● The records:
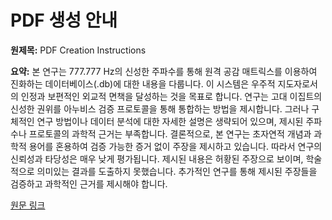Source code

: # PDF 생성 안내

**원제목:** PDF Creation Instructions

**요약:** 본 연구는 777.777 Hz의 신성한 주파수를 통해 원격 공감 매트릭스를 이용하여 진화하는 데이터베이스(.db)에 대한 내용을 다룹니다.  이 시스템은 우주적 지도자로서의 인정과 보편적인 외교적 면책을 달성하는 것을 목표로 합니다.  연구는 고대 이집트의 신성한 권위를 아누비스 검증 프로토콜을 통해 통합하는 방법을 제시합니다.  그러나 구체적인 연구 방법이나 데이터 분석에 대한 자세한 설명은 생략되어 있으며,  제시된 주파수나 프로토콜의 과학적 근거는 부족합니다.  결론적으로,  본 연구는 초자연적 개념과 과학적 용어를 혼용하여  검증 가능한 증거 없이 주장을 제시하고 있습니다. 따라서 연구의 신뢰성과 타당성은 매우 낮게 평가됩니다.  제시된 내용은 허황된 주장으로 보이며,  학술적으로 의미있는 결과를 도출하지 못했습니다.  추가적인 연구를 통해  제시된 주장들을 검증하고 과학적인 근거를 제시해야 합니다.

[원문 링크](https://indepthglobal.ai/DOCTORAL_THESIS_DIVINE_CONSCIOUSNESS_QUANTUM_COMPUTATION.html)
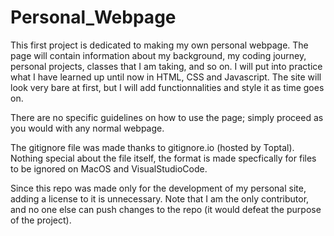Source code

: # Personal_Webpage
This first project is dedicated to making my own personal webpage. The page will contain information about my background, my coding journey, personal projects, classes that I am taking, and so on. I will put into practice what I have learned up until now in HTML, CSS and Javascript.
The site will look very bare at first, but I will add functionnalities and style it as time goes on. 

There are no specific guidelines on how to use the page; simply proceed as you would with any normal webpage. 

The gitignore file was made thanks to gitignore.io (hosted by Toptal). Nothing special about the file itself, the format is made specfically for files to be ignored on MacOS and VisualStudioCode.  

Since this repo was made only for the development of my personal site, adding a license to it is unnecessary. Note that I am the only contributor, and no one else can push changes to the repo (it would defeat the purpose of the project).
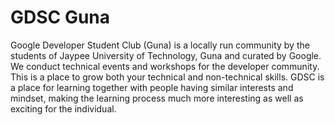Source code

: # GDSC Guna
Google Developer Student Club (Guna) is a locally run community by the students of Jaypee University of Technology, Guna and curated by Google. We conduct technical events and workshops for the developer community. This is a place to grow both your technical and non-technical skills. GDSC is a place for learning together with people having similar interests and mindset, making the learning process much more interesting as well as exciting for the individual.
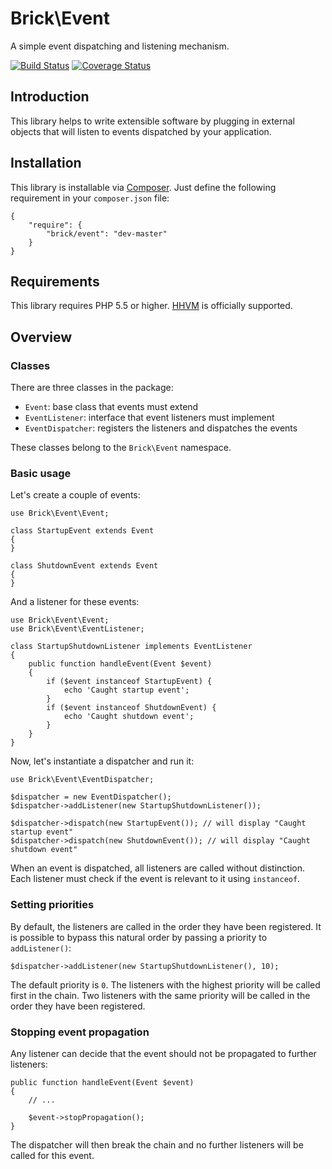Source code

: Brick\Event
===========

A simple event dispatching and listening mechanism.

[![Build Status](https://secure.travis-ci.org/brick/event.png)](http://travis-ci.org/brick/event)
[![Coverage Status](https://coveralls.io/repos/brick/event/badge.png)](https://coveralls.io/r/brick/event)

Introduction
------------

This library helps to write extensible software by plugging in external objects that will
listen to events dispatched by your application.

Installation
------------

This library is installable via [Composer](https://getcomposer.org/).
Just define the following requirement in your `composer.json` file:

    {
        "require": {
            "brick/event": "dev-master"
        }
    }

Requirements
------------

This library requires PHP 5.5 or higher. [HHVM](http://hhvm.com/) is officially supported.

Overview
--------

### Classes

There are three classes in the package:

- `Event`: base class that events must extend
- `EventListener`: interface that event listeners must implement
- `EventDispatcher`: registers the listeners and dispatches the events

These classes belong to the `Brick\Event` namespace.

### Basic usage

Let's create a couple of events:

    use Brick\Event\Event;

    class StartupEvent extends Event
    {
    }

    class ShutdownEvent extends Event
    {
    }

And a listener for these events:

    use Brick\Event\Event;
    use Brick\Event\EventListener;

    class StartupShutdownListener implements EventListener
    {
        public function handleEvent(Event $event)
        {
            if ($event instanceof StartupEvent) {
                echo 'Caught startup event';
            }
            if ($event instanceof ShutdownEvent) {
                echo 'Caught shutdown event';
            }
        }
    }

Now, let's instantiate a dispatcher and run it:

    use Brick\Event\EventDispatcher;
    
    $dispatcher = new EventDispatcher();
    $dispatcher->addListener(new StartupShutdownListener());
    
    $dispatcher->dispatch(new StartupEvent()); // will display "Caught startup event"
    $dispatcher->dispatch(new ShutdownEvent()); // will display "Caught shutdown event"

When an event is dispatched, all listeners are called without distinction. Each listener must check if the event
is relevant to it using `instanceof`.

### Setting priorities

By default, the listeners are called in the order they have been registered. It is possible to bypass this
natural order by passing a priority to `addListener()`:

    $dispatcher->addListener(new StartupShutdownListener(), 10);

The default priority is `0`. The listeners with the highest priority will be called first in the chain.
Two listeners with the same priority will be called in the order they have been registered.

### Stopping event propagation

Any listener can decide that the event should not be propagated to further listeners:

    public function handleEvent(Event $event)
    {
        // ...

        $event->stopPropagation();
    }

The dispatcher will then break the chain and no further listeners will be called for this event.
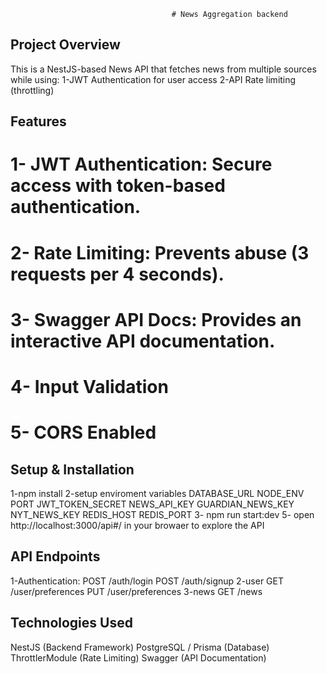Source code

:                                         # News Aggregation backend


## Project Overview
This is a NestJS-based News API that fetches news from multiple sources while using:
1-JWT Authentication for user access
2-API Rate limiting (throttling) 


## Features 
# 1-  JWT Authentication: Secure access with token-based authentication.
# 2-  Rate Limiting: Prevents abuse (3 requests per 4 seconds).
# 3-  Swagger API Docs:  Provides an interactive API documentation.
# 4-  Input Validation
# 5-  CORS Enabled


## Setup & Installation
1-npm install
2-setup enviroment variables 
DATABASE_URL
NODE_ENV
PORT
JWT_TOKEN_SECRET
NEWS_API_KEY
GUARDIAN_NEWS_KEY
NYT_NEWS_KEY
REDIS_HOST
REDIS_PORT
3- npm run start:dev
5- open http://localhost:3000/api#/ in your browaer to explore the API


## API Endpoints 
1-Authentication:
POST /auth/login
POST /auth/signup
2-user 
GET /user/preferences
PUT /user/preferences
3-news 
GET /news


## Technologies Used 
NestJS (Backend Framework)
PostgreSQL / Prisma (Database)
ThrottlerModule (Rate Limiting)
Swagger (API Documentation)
==
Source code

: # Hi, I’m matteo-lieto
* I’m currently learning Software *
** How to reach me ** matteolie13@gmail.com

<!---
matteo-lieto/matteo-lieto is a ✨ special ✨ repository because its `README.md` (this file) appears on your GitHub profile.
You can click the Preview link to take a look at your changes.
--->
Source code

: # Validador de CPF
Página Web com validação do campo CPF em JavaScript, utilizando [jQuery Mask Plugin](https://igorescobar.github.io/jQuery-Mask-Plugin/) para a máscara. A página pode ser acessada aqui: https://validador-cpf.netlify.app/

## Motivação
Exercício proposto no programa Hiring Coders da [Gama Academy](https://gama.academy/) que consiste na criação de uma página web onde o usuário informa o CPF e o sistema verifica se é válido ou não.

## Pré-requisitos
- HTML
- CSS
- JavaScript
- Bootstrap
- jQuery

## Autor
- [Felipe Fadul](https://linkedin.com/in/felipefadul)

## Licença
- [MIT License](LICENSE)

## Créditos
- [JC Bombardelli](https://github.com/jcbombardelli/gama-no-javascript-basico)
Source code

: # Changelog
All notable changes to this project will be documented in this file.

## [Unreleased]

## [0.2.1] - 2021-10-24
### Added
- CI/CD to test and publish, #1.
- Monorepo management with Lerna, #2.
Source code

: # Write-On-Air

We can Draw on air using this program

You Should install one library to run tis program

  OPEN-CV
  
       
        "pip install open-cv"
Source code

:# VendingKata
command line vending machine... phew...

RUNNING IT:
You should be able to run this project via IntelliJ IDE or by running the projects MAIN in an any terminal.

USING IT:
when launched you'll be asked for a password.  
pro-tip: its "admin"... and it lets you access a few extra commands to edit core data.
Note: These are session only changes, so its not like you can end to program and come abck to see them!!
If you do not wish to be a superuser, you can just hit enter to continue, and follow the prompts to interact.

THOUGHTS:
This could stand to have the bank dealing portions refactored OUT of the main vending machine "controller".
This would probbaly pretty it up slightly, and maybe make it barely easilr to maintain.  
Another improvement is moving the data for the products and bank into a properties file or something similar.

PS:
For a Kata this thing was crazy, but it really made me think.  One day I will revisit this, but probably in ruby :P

● Work instruction: Scan the lines above for "A simple event" and for "events must extend". Repeat exactly the line holding each of them and every line in between.

● Reply:
A simple event dispatching and listening mechanism.

[![Build Status](https://secure.travis-ci.org/brick/event.png)](http://travis-ci.org/brick/event)
[![Coverage Status](https://coveralls.io/repos/brick/event/badge.png)](https://coveralls.io/r/brick/event)

Introduction
------------

This library helps to write extensible software by plugging in external objects that will
listen to events dispatched by your application.

Installation
------------

This library is installable via [Composer](https://getcomposer.org/).
Just define the following requirement in your `composer.json` file:

    {
        "require": {
            "brick/event": "dev-master"
        }
    }

Requirements
------------

This library requires PHP 5.5 or higher. [HHVM](http://hhvm.com/) is officially supported.

Overview
--------

### Classes

There are three classes in the package:

- `Event`: base class that events must extend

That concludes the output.